====== Page excerpt

Atlantic 10 regular season champion Atlantic 10 East Division champion Atlantic 10 tournament champions

NCAA tournament, Long Beach Regional
- Conference: Atlantic 10 Conference
- Record: 34–21 (18–6 A10)
- Head coach: Frank Leoni (13th season);
- Assistant coaches: Jim Foster (1st season); Steven Breitbach (3rd season);
- Home stadium: Bill Beck Field

= 2005 Rhode Island Rams baseball team =

College baseball team from 2005

The 2005 Rhode Island Rams baseball team represented the University of Rhode Island during the 2005 NCAA Division I baseball season. The Rams played their home games at Bill Beck Field as a member of the Atlantic 10 Conference. They were led by head coach Frank Leoni in his thirteenth and final year as manager.

The Rams won the East Division championship, notching a 34–21 (18–6) record. In the 2005 Atlantic 10 Conference baseball tournament, the Rams clinched the top seed, and the bye-round, and defeated sixth-seeded Richmond and second-seeded George Washington in the championship game en route to their first-ever NCAA Division I baseball tournament as a four seed, where they were knocked out in the first round by top seeded Long Beach State and third-seeded Pepperdine. After the conclusion of the tournament, Leoni accepted the job at fellow Atlantic 10 Conference member William & Mary to be the head coach of the Tribe. The Rams would not make another appearance in the NCAA Division I baseball tournament until 2016.

============
====== Given material

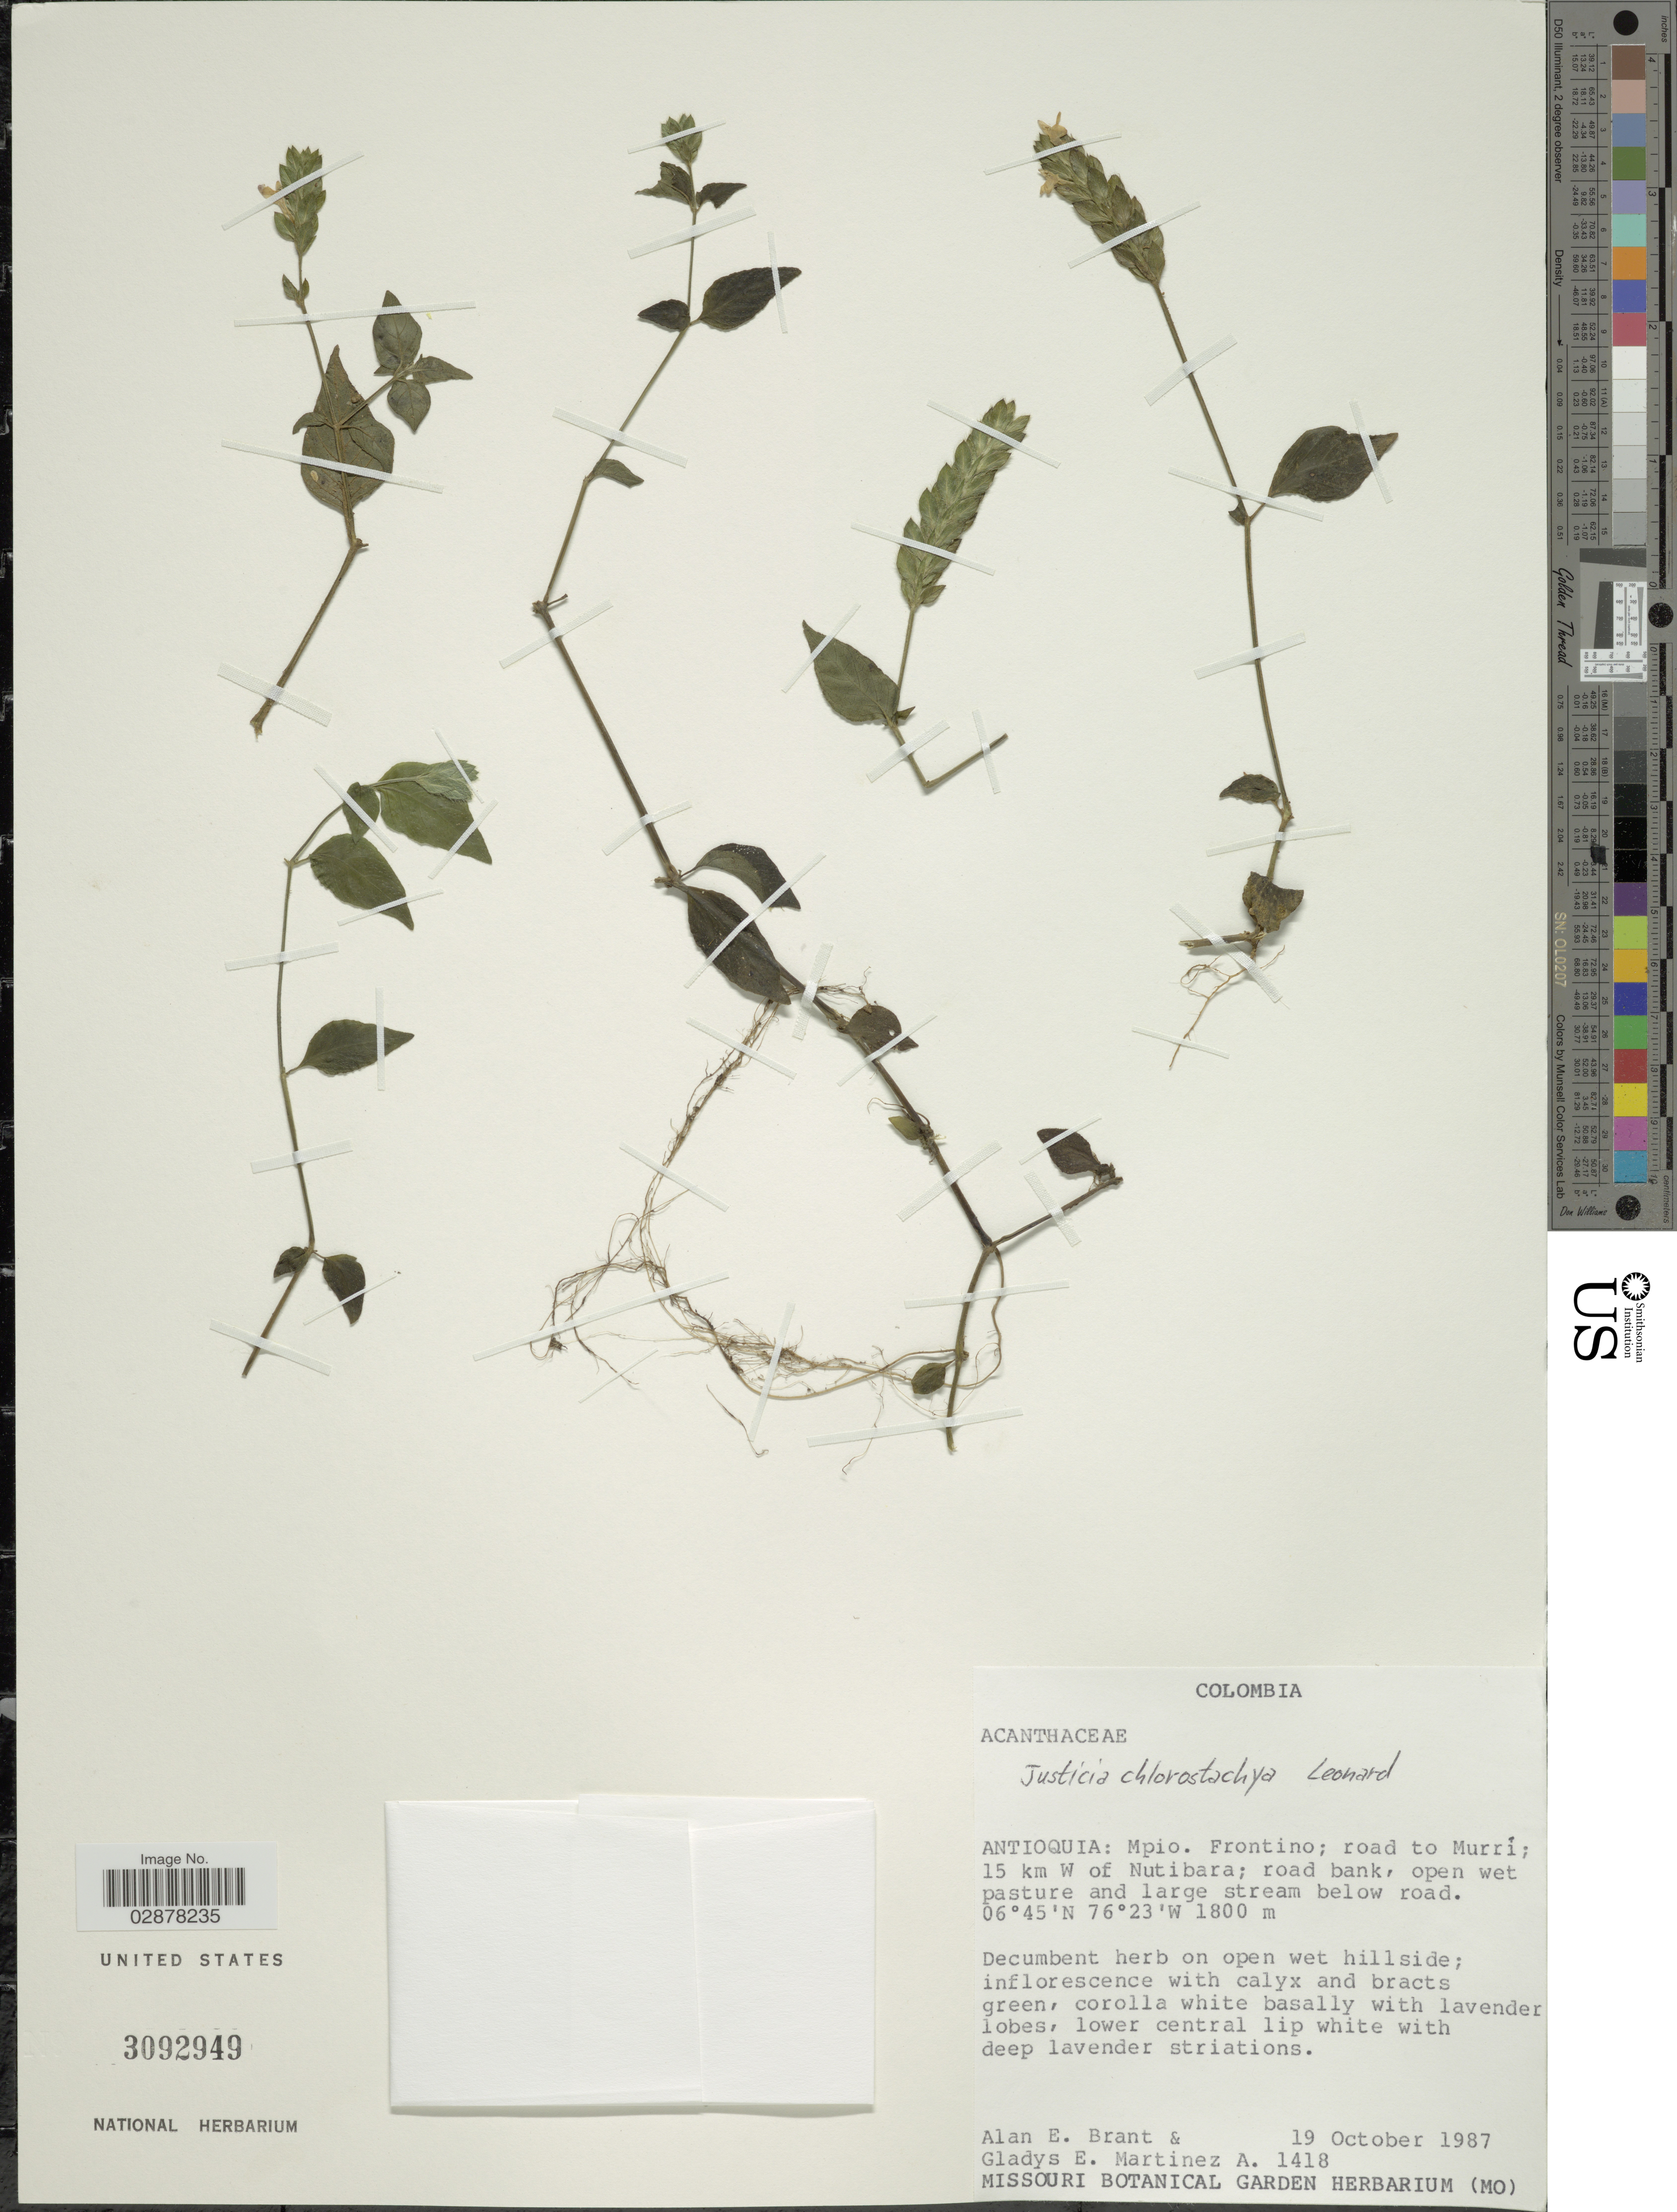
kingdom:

============

**What to do:**
1. Repeat the passage from the 2005 Rhode Island Rams baseball article starting at "The 2005 Rhode" and ending at "year as manager.".
2. Pick up the article on the 2005 Rhode Island Rams baseball team after its final sentence and extend it.

**The replies:**
1.
The 2005 Rhode Island Rams baseball team represented the University of Rhode Island during the 2005 NCAA Division I baseball season. The Rams played their home games at Bill Beck Field as a member of the Atlantic 10 Conference. They were led by head coach Frank Leoni in his thirteenth and final year as manager.

2.
== Background Information ==
The University of Rhode Island opened in 1889, following the Second Morrill Act, an amendment to the pre-existing Land Grant Act. The baseball team was founded in 1898 and began to play on and off throughout the years before finding consistency in 1907. Rhode Island had rarely featured successful teams throughout the years prior to Frank Leoni's hiring as manager in 1993. Leoni was a starter on Rhode Island's baseball team from 1988–1990, playing shortstop for the Rams. When hired in 1993, he was the youngest head coach in modern history of NCAA Division I baseball. He immediately began a winning culture in Rhode Island.

=== Previous season ===
The 2004 team finished 35–20–1 (20–4) overall, becoming just the second Atlantic 10 Conference member to win 20 conference games in a season. The top seed overall in the 2004 Atlantic 10 Conference baseball tournament, the Rams lost to fourth-seeded St. Bonaventure in the first round before defeating second-seed St. Bonaventure and third-seeded Richmond in the losers’ bracket before falling to the Bonnies again in the championship game. The Rams failed to clinch an at-large bid into the 2004 NCAA Division I baseball tournament.

== Preseason ==
Rhode Island starting pitcher Zach Zuercher was named to Collegiate Baseball Newspaper's Second-Team All-American list.

Preseason All-American Second Team.
| Player | No. | Position | Class |
| Zach Zuercher | 25 | P | Junior |

Rhode Island was predicted to win the Atlantic-10 Conference and make their first ever NCAA Tournament appearance.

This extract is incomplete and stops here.